>>>>> "Joe" == Joe Kislo <kislo@stripped> writes:
Joe> There definatly seems to be a race condition in MySQL relating to
Joe> Dropping a table which you have a lock on, and somebody trying to aquire
Joe> said lock at the same time.
Joe> Over the past couple months our application has come to a grinding stop
Joe> ~6 times because of this problem. It appears that if the thread which
Joe> holds the write lock on the table [in this case it's got two tables
Joe> locked], drops one of the tables while another thread is trying to
Joe> aquire the lock [in this case two locks], the first thread will hang
Joe> "waiting on cond", and the second one will acctually somehow have
Joe> aquired the lock. Everything at that point freezes, and additional
Joe> threads start queueing up waiting for the tables. Here's an except of
Joe> the processlist when this happens:
Joe> | 4151 | TT_qa1 | localhost | TT_qa1 | Query | 49159 |
Joe> Waiting for table | LOCK TABLES Event_CLASS WRITE, Event WRITE; |
Joe> | 4152 | TT_qa1 | localhost | TT_qa1 | Query | 49203 |
Joe> Waiting on cond | DROP table Event; |
Joe> | 4153 | TT_qa1 | localhost | TT_qa1 | Query | 49203 |
Joe> I can't quite tell, but I think may have cut off part of the line on
Joe> the last thread.. I made that cut+paste earlier today. Like I've said,
Joe> this happens -fairly- often to us, and it completely debilitating.
Joe> I've tried to randomize the event processing so it doesn't happen
Joe> exactly at the same time... but it still nails us sometimes. I know,
Joe> you're going to say, don't drop tables you have locks on.. I reported a
Joe> bug about 6 months ago about the mysqlserver segfaulting when you
Joe> dropped a table you had a lock on... and that was somebody's response
Joe> instead of fixing it. Eventually after some people exclaimed that under
Joe> NO case should the server segfault; somebody posted a patch. I realize
Joe> this isn't as BAD as segfaulting the server; but it -really- should get
Joe> fixed in the server.
As soon as the above problem (segfault) got to my attention I provided
a fix for it; I think there may have been a small delay as I may have
been on a conference trip when you reported it first time, but this is
the only reason it wasn't fixed at once; We are really trying to fix
the bugs as soon as it comes to our attention!
I thought that I did fix the server :( After the fix, I couldn't get
any test program to produce anything wrong...
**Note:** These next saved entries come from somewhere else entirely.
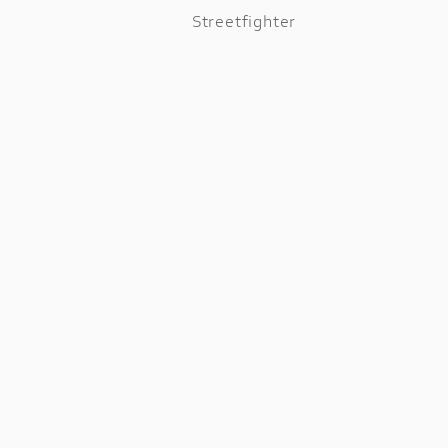
Streetfighter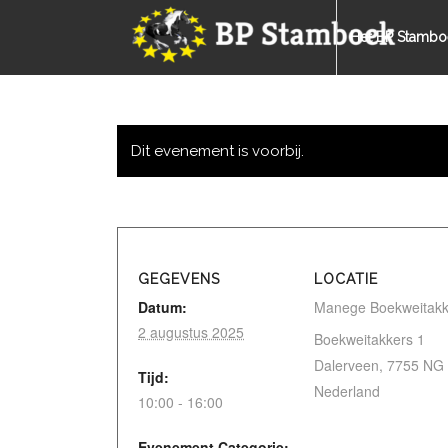
Het BP Stambo
Dit evenement is voorbij.
GEGEVENS
LOCATIE
Datum:
Manege Boekweitakk
2 augustus 2025
Boekweitakkers 1
Dalerveen
,
7755 NG
Tijd:
Nederland
10:00 - 16:00
Evenement Categorie: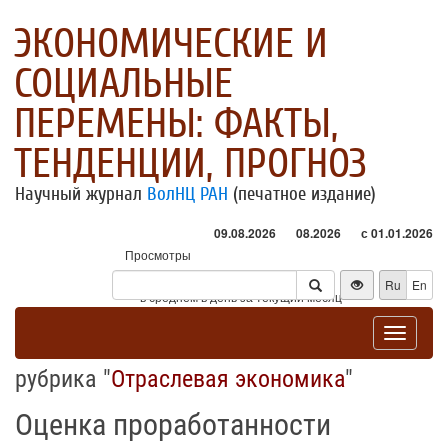
ЭКОНОМИЧЕСКИЕ И
СОЦИАЛЬНЫЕ
ПЕРЕМЕНЫ: ФАКТЫ,
ТЕНДЕНЦИИ, ПРОГНОЗ
Научный журнал
ВолНЦ РАН
(печатное издание)
09.08.2026
08.2026
с 01.01.2026
Просмотры
Посетители
Ru
En
* - в среднем в день за текущий месяц
Toggle
navigat
рубрика "
Отраслевая экономика
"
Оценка проработанности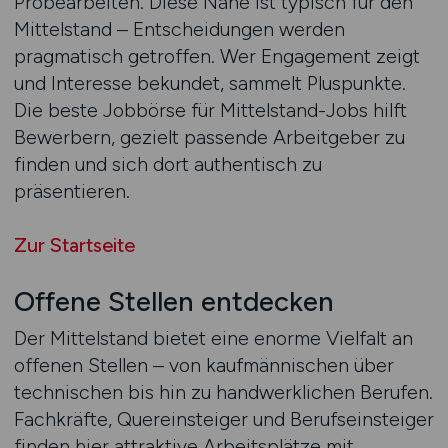
Probearbeiten. Diese Nähe ist typisch für den
Mittelstand – Entscheidungen werden
pragmatisch getroffen. Wer Engagement zeigt
und Interesse bekundet, sammelt Pluspunkte.
Die beste Jobbörse für Mittelstand-Jobs hilft
Bewerbern, gezielt passende Arbeitgeber zu
finden und sich dort authentisch zu
präsentieren.
Zur Startseite
Offene Stellen entdecken
Der Mittelstand bietet eine enorme Vielfalt an
offenen Stellen – von kaufmännischen über
technischen bis hin zu handwerklichen Berufen.
Fachkräfte, Quereinsteiger und Berufseinsteiger
finden hier attraktive Arbeitsplätze mit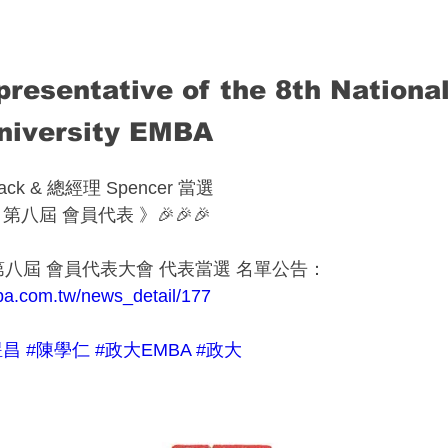
esentative of the 8th Nationa
niversity EMBA
k & 總經理 Spencer 當選
第八屆 會員代表 》🎉🎉🎉
 第八屆 會員代表大會 代表當選 名單公告：
ba.com.tw/news_detail/177
煜昌
#陳學仁
#政大EMBA
#政大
Joe> Here's a snapshot from the mysql log at the time:
Joe> 000301 21:30:08 4152 Query show tables like 'Event_CLASS'
Joe> 4152 Query show tables like 'Event'
Joe> 4152 Query LOCK TABLES Event_CLASS WRITE, Event
Joe> 4153 Query show tables like 'Event_CLASS'
Joe> 4152 Query SELECT ClassKey, cl_previousEventID
Joe> from Even
Joe> 4153 Query show tables like 'Event'
Joe> 4152 Query SELECT Event.eventAction,
Joe> d, Event.courseID, Event.sectionID, Event.eventCode,
Joe> Event.rawTimeUpdated, Event
Joe> .eventTime, Event.eventID, Event.roundID from Event where (
Joe> 964208.868' );
Joe> 4153 Query LOCK TABLES Event_CLASS WRITE, Event
Joe> 4152 Query DELETE from Event where eventID='35';
Joe> 4152 Query SELECT count(eventID) from Event;
Joe> 4152 Query DROP table Event;
Joe> As you can see, 4152 aquires the lock.. Does some stuff, then SOMEHOW
Joe> 4153 ALSO aquires the SAME lock... Then when 4152 tries to drop the
Joe> table... Poopie --> fan.
I can't see from the above that 4153 would get any LOCK on the table.
Any change that you can try and test 3.23.12 with this when it comes
ut (hopefully within 48 hours)? We did a small redesign of the DROP /
LOCK code in 3.23 and it should be much better than the old one.